We have examined the record carefully with respect to this ground of the motion for new trial and conclude that the trial judge did not abuse his discretion in limiting the plaintiff's cross examination.
This ground is without merit.
8. Ground 12 complains that the trial judge expressed his opinion, in violation of Code 81-1104, in the course of the trial. The judge's remark occurred as part of a colloquy between the court and counsel during closing argument. "Where the court, in a colloquy with counsel, makes remarks which are prejudicial or intimate an opinion upon the merits of the case, proper objection, or a motion for mistrial should be made at the time of the occurrence. In the absence of such objection, error cannot be assigned thereon for the first time in a motion for new trial." Lumbermen's &c. Alliance v. Jessup, 100 Ga. App. 518, 533 (5) (112 SE2d 337); Darby v. McNelley, 103 Ga. App. 570, 571 (2) (120 SE2d 153). This rule obtains where the remark which allegedly expresses or intimates the court's opinion occurs in the course of the trial elsewhere than in the charge to the jury. The plaintiff having failed to avail herself of a motion for mistrial on account of the allegedly offensive matter, this ground of the motion for new trial will not be considered. See also: Moore v. McAfee, 151 Ga. 270, 275-276 (11) (106 SE 274); Royal Crown Bottling Co. v. Stiles, 82 Ga. App. 254, 262-265 (3) (60 SE2d 815); Head v. Pollard Lumber Sales, 88 Ga. App. 757, 759 (2) (77 SE2d 827); Flanigan v. Reville, 107 Ga. App. 382, 383 (5) (130 SE2d 258); Wood v. Hamilton, 109 Ga. App. 608, 610(2) (137 SE2d 61).
9. There is no merit in special ground 13, which contends the court erred in reading to the jury a paragraph of the plaintiff's petition and stating that the defendant denied the allegation. The defendant's denial of the allegations of this paragraph was not supported by any evidence, while the evidence tended to prove plaintiff's allegations.

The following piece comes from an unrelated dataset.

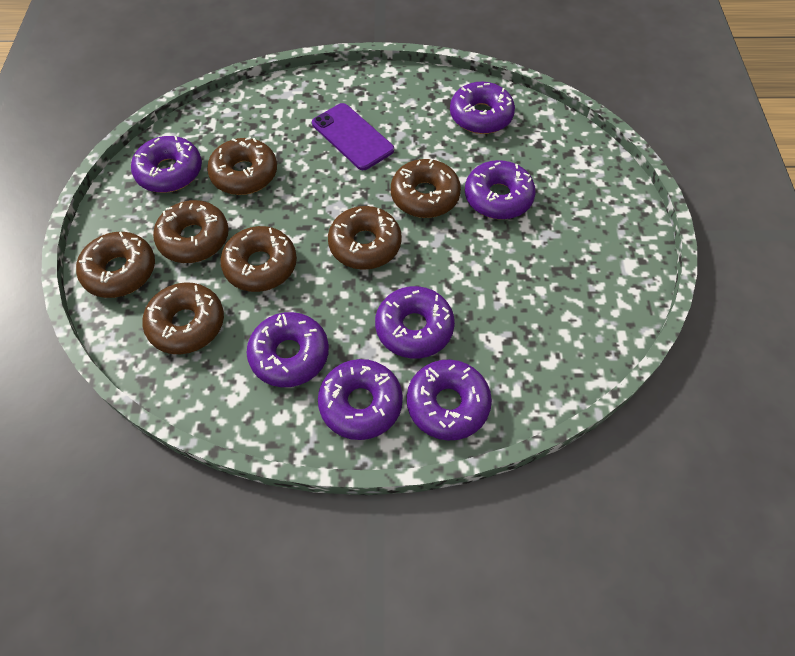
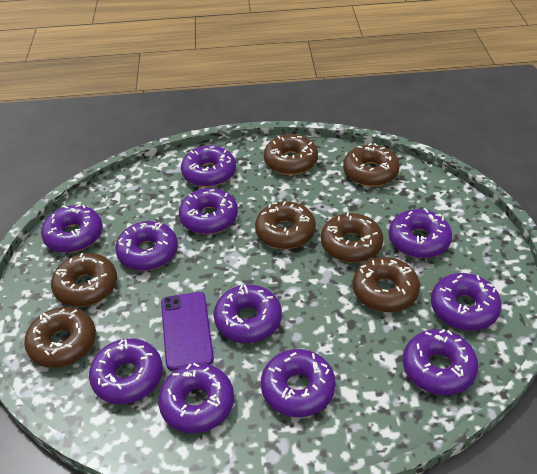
purple donut: [131,136,202,193] [247,312,329,387] [318,359,403,440] [375,286,455,358] [407,360,492,440] [450,82,515,134] [465,160,536,219] = 7 -> [41,204,103,253] [89,338,163,404] [115,221,178,271] [158,363,234,433] [179,188,238,234] [181,145,236,187] [213,285,282,343] [261,349,336,417] [389,209,452,258] [403,329,478,395] [431,273,502,331] = 11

However, the defendant's contention as charged was virtually immaterial; and the status of the evidence was such that this charge, if erroneous, could not have misled the jury.
The general grounds of the motion were abandoned.
The judgment is reversed on special grounds 6 and 7 of the motion for new trial.
Judgment reversed. Frankum and Hall, JJ., concur,
T. J. Long, Ben Weinberg, Jr., Scott S. Edwards, Jr., contra.
Vernon W. Duncan, for plaintiff in error.
SUBMITTED JANUARY 11, 1965 -- DECIDED JUNE 18, 1965.